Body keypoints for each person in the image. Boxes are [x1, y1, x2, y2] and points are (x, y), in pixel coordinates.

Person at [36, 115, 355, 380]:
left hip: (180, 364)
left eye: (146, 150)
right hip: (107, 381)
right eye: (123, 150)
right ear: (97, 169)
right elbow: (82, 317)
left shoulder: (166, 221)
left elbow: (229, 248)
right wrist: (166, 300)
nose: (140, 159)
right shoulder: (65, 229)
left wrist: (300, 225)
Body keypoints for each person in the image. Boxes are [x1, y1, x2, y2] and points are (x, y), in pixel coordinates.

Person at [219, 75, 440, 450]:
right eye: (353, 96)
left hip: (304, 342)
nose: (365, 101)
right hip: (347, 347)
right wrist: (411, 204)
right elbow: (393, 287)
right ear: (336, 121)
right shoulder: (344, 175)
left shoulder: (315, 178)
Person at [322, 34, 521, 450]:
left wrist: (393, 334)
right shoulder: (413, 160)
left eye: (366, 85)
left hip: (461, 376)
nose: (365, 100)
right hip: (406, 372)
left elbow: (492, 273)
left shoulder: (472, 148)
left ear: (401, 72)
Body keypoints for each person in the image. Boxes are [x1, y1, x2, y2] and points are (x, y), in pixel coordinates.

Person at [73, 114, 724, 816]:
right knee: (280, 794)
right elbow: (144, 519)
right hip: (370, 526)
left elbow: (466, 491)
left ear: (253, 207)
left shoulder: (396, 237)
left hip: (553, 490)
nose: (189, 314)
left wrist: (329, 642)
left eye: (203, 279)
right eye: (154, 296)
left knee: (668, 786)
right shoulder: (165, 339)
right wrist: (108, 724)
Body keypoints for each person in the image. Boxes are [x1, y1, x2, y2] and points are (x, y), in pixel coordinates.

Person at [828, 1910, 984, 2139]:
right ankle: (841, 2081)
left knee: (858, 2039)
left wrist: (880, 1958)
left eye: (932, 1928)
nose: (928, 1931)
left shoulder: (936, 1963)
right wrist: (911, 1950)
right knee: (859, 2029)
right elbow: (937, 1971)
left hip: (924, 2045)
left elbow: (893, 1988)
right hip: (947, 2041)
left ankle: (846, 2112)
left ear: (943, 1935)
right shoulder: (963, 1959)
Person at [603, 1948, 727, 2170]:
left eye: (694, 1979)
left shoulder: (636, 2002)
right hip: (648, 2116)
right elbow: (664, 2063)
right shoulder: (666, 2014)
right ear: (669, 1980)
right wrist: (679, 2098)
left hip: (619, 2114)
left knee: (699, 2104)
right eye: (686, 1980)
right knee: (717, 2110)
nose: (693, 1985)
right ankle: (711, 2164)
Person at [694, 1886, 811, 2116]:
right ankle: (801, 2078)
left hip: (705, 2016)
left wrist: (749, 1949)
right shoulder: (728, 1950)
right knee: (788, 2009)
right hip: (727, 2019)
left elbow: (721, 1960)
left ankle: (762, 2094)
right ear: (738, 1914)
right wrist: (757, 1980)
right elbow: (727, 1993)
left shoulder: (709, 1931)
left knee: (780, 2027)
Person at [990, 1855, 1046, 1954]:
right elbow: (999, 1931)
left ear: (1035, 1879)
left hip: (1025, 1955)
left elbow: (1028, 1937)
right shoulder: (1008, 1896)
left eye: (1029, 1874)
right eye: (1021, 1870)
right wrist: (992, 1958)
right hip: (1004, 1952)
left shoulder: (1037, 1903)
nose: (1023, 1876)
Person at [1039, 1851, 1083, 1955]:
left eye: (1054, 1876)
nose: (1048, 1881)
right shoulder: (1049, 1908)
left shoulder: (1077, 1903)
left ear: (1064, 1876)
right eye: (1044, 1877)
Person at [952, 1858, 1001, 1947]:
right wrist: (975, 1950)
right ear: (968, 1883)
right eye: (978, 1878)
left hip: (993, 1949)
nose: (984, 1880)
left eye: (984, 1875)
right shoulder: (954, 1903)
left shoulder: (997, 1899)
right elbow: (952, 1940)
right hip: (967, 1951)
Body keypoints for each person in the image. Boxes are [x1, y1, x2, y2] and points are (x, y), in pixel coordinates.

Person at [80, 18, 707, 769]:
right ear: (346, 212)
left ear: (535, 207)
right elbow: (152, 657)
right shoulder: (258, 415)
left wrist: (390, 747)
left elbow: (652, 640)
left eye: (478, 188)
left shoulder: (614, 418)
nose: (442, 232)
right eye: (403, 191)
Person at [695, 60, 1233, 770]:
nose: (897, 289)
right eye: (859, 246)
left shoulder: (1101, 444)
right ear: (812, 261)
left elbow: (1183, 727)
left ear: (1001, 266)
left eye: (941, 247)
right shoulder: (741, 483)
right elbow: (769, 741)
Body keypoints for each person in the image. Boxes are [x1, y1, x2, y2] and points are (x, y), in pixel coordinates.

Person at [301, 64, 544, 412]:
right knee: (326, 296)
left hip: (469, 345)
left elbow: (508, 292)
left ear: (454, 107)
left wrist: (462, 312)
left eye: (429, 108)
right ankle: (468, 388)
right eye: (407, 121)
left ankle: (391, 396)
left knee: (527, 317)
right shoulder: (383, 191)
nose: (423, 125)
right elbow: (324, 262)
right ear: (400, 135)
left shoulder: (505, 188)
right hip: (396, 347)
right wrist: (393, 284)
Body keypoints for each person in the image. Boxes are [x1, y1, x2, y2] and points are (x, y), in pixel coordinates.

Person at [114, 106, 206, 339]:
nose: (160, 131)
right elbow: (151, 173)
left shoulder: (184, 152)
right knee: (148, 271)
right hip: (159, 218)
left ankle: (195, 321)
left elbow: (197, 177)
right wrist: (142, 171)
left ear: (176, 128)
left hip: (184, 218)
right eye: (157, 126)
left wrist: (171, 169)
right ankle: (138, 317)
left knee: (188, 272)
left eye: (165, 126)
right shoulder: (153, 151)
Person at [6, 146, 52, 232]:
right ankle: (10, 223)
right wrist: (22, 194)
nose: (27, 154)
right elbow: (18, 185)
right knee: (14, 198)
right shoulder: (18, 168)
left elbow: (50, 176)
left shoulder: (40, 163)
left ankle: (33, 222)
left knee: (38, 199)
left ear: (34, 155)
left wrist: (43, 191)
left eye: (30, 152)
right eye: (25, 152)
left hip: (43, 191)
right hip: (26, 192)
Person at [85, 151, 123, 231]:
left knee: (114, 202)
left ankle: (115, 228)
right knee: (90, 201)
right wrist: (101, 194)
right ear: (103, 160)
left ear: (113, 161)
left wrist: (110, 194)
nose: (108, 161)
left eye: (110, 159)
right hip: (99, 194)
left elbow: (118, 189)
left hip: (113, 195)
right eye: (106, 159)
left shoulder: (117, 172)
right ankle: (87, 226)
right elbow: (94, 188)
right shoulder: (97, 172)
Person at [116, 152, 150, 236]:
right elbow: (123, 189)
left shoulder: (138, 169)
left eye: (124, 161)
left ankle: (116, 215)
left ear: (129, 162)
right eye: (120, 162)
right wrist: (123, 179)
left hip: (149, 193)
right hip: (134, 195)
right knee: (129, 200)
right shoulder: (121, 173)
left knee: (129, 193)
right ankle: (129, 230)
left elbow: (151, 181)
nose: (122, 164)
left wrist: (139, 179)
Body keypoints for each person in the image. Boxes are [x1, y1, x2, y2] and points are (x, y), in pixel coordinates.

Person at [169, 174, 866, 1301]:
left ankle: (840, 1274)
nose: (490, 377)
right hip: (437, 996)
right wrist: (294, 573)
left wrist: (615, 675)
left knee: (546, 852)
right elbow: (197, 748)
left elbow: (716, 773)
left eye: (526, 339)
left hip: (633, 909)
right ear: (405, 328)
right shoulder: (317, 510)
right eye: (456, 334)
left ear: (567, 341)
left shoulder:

■ **What is expected**
Word for word, transcribe the data shown above.

■ **Solved problem**
Body keypoints for each person in the image. Boxes are [x1, y1, x2, y2] and points are (x, y), in pixel coordinates.

Person at [36, 115, 355, 380]:
left hip: (180, 364)
left eye: (146, 150)
right hip: (107, 381)
right eye: (123, 150)
right ear: (97, 169)
right elbow: (82, 317)
left shoulder: (166, 221)
left elbow: (229, 248)
right wrist: (166, 300)
nose: (140, 159)
right shoulder: (65, 229)
left wrist: (300, 225)
Body keypoints for each person in the image. Boxes are [x1, y1, x2, y2] and points are (x, y), in pixel coordinates.

Person at [219, 75, 440, 450]:
right eye: (353, 96)
left hip: (304, 342)
nose: (365, 101)
right hip: (347, 347)
right wrist: (411, 204)
right elbow: (393, 287)
right ear: (336, 121)
right shoulder: (344, 175)
left shoulder: (315, 178)
Person at [322, 34, 521, 450]:
left wrist: (393, 334)
right shoulder: (413, 160)
left eye: (366, 85)
left hip: (461, 376)
nose: (365, 100)
right hip: (406, 372)
left elbow: (492, 273)
left shoulder: (472, 148)
left ear: (401, 72)
Body keypoints for each person in the image. Boxes are [x1, y1, x2, y2] and points are (x, y), in pixel coordinates.

Person at [73, 114, 724, 816]:
right knee: (280, 794)
right elbow: (144, 519)
right hip: (370, 526)
left elbow: (466, 491)
left ear: (253, 207)
left shoulder: (396, 237)
left hip: (553, 490)
nose: (189, 314)
left wrist: (329, 642)
left eye: (203, 279)
right eye: (154, 296)
left knee: (668, 786)
right shoulder: (165, 339)
right wrist: (108, 724)
Body keypoints for each person in the image. Boxes are [x1, y1, x2, y2] and points are (x, y), in pixel coordinates.

Person at [828, 1910, 984, 2139]:
right ankle: (841, 2081)
left knee: (858, 2039)
left wrist: (880, 1958)
left eye: (932, 1928)
nose: (928, 1931)
left shoulder: (936, 1963)
right wrist: (911, 1950)
right knee: (859, 2029)
right elbow: (937, 1971)
left hip: (924, 2045)
left elbow: (893, 1988)
right hip: (947, 2041)
left ankle: (846, 2112)
left ear: (943, 1935)
right shoulder: (963, 1959)
Person at [603, 1948, 727, 2170]:
left eye: (694, 1979)
left shoulder: (636, 2002)
right hip: (648, 2116)
right elbow: (664, 2063)
right shoulder: (666, 2014)
right ear: (669, 1980)
right wrist: (679, 2098)
left hip: (619, 2114)
left knee: (699, 2104)
right eye: (686, 1980)
right knee: (717, 2110)
nose: (693, 1985)
right ankle: (711, 2164)
Person at [694, 1886, 811, 2116]:
right ankle: (801, 2078)
left hip: (705, 2016)
left wrist: (749, 1949)
right shoulder: (728, 1950)
right knee: (788, 2009)
right hip: (727, 2019)
left elbow: (721, 1960)
left ankle: (762, 2094)
right ear: (738, 1914)
right wrist: (757, 1980)
right elbow: (727, 1993)
left shoulder: (709, 1931)
left knee: (780, 2027)
Person at [990, 1855, 1046, 1954]:
right elbow: (999, 1931)
left ear: (1035, 1879)
left hip: (1025, 1955)
left elbow: (1028, 1937)
right shoulder: (1008, 1896)
left eye: (1029, 1874)
right eye: (1021, 1870)
right wrist: (992, 1958)
right hip: (1004, 1952)
left shoulder: (1037, 1903)
nose: (1023, 1876)
Person at [1039, 1851, 1083, 1955]:
left eye: (1054, 1876)
nose: (1048, 1881)
right shoulder: (1049, 1908)
left shoulder: (1077, 1903)
left ear: (1064, 1876)
right eye: (1044, 1877)
Person at [952, 1858, 1001, 1947]:
right wrist: (975, 1950)
right ear: (968, 1883)
right eye: (978, 1878)
left hip: (993, 1949)
nose: (984, 1880)
left eye: (984, 1875)
right shoulder: (954, 1903)
left shoulder: (997, 1899)
right elbow: (952, 1940)
right hip: (967, 1951)
Body keypoints for each person in the image. Boxes are [x1, y1, x2, y2] and points are (x, y), in pixel coordinates.

Person at [80, 18, 707, 769]:
right ear: (346, 212)
left ear: (535, 207)
right elbow: (152, 657)
right shoulder: (258, 415)
left wrist: (390, 747)
left elbow: (652, 640)
left eye: (478, 188)
left shoulder: (614, 418)
nose: (442, 232)
right eye: (403, 191)
Person at [695, 60, 1233, 770]:
nose: (897, 289)
right eye: (859, 246)
left shoulder: (1101, 444)
right ear: (812, 261)
left elbow: (1183, 727)
left ear: (1001, 266)
left eye: (941, 247)
right shoulder: (741, 483)
right elbow: (769, 741)
Body keypoints for each person in the image. Boxes are [x1, y1, x2, y2] and points are (x, y), in pixel coordinates.

Person at [301, 64, 544, 412]:
right knee: (326, 296)
left hip: (469, 345)
left elbow: (508, 292)
left ear: (454, 107)
left wrist: (462, 312)
left eye: (429, 108)
right ankle: (468, 388)
right eye: (407, 121)
left ankle: (391, 396)
left knee: (527, 317)
right shoulder: (383, 191)
nose: (423, 125)
right elbow: (324, 262)
right ear: (400, 135)
left shoulder: (505, 188)
right hip: (396, 347)
right wrist: (393, 284)
Body keypoints for each person in the image. Boxes are [x1, y1, x2, y2] and points are (x, y), in pixel coordinates.

Person at [114, 106, 206, 339]:
nose: (160, 131)
right elbow: (151, 173)
left shoulder: (184, 152)
right knee: (148, 271)
right hip: (159, 218)
left ankle: (195, 321)
left elbow: (197, 177)
right wrist: (142, 171)
left ear: (176, 128)
left hip: (184, 218)
right eye: (157, 126)
left wrist: (171, 169)
right ankle: (138, 317)
left knee: (188, 272)
left eye: (165, 126)
right shoulder: (153, 151)
Person at [6, 146, 52, 232]:
right ankle: (10, 223)
right wrist: (22, 194)
nose: (27, 154)
right elbow: (18, 185)
right knee: (14, 198)
right shoulder: (18, 168)
left elbow: (50, 176)
left shoulder: (40, 163)
left ankle: (33, 222)
left knee: (38, 199)
left ear: (34, 155)
left wrist: (43, 191)
left eye: (30, 152)
right eye: (25, 152)
left hip: (43, 191)
right hip: (26, 192)
Person at [85, 151, 123, 231]:
left knee: (114, 202)
left ankle: (115, 228)
right knee: (90, 201)
right wrist: (101, 194)
right ear: (103, 160)
left ear: (113, 161)
left wrist: (110, 194)
nose: (108, 161)
left eye: (110, 159)
right hip: (99, 194)
left elbow: (118, 189)
left hip: (113, 195)
right eye: (106, 159)
left shoulder: (117, 172)
right ankle: (87, 226)
right elbow: (94, 188)
right shoulder: (97, 172)
Person at [116, 152, 150, 236]:
right elbow: (123, 189)
left shoulder: (138, 169)
left eye: (124, 161)
left ankle: (116, 215)
left ear: (129, 162)
right eye: (120, 162)
right wrist: (123, 179)
left hip: (149, 193)
right hip: (134, 195)
right knee: (129, 200)
right shoulder: (121, 173)
left knee: (129, 193)
right ankle: (129, 230)
left elbow: (151, 181)
nose: (122, 164)
left wrist: (139, 179)
Body keypoints for each person in the image. Boxes are [x1, y1, x2, y2] and points are (x, y), in pixel coordinates.

Person at [169, 174, 866, 1301]:
left ankle: (840, 1274)
nose: (490, 377)
right hip: (437, 996)
right wrist: (294, 573)
left wrist: (615, 675)
left knee: (546, 852)
right elbow: (197, 748)
left elbow: (716, 773)
left eye: (526, 339)
left hip: (633, 909)
right ear: (405, 328)
right shoulder: (317, 510)
right eye: (456, 334)
left ear: (567, 341)
left shoulder:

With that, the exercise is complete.